Stored data entries:
────────────────────

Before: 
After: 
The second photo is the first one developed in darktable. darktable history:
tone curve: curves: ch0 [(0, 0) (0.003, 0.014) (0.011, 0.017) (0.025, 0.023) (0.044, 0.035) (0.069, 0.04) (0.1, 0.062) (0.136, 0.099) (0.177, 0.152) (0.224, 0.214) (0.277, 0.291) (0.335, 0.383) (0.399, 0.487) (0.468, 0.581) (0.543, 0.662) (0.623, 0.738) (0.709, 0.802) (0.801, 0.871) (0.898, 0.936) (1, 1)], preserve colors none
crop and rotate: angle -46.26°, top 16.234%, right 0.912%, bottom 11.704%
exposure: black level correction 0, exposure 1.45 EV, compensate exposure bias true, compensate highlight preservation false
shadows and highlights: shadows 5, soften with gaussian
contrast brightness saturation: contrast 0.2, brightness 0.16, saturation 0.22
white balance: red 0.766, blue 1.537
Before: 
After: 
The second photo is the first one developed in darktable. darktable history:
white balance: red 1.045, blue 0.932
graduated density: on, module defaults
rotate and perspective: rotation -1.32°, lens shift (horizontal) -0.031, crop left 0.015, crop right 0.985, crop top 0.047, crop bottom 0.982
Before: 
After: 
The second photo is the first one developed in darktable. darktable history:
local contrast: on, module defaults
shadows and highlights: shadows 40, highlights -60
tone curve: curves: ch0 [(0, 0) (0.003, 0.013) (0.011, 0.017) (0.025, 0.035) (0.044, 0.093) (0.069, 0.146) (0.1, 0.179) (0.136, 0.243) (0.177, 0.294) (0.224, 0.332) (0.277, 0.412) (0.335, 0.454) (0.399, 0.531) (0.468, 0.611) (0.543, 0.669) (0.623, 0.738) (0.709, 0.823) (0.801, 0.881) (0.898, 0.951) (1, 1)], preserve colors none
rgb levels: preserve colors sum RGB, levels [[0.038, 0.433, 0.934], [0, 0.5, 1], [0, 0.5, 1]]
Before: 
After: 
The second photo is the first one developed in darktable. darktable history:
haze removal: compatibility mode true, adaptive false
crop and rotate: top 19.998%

────────────────────

▸ **Task to complete**: Rewrite the data above, changing every "darktable history" to "edit history" and keeping everything else the same.

▸ **Result for this exercise**:
Before: 
After: 
The second photo is the first one developed in darktable. edit history:
tone curve: curves: ch0 [(0, 0) (0.003, 0.014) (0.011, 0.017) (0.025, 0.023) (0.044, 0.035) (0.069, 0.04) (0.1, 0.062) (0.136, 0.099) (0.177, 0.152) (0.224, 0.214) (0.277, 0.291) (0.335, 0.383) (0.399, 0.487) (0.468, 0.581) (0.543, 0.662) (0.623, 0.738) (0.709, 0.802) (0.801, 0.871) (0.898, 0.936) (1, 1)], preserve colors none
crop and rotate: angle -46.26°, top 16.234%, right 0.912%, bottom 11.704%
exposure: black level correction 0, exposure 1.45 EV, compensate exposure bias true, compensate highlight preservation false
shadows and highlights: shadows 5, soften with gaussian
contrast brightness saturation: contrast 0.2, brightness 0.16, saturation 0.22
white balance: red 0.766, blue 1.537
Before: 
After: 
The second photo is the first one developed in darktable. edit history:
white balance: red 1.045, blue 0.932
graduated density: on, module defaults
rotate and perspective: rotation -1.32°, lens shift (horizontal) -0.031, crop left 0.015, crop right 0.985, crop top 0.047, crop bottom 0.982
Before: 
After: 
The second photo is the first one developed in darktable. edit history:
local contrast: on, module defaults
shadows and highlights: shadows 40, highlights -60
tone curve: curves: ch0 [(0, 0) (0.003, 0.013) (0.011, 0.017) (0.025, 0.035) (0.044, 0.093) (0.069, 0.146) (0.1, 0.179) (0.136, 0.243) (0.177, 0.294) (0.224, 0.332) (0.277, 0.412) (0.335, 0.454) (0.399, 0.531) (0.468, 0.611) (0.543, 0.669) (0.623, 0.738) (0.709, 0.823) (0.801, 0.881) (0.898, 0.951) (1, 1)], preserve colors none
rgb levels: preserve colors sum RGB, levels [[0.038, 0.433, 0.934], [0, 0.5, 1], [0, 0.5, 1]]
Before: 
After: 
The second photo is the first one developed in darktable. edit history:
haze removal: compatibility mode true, adaptive false
crop and rotate: top 19.998%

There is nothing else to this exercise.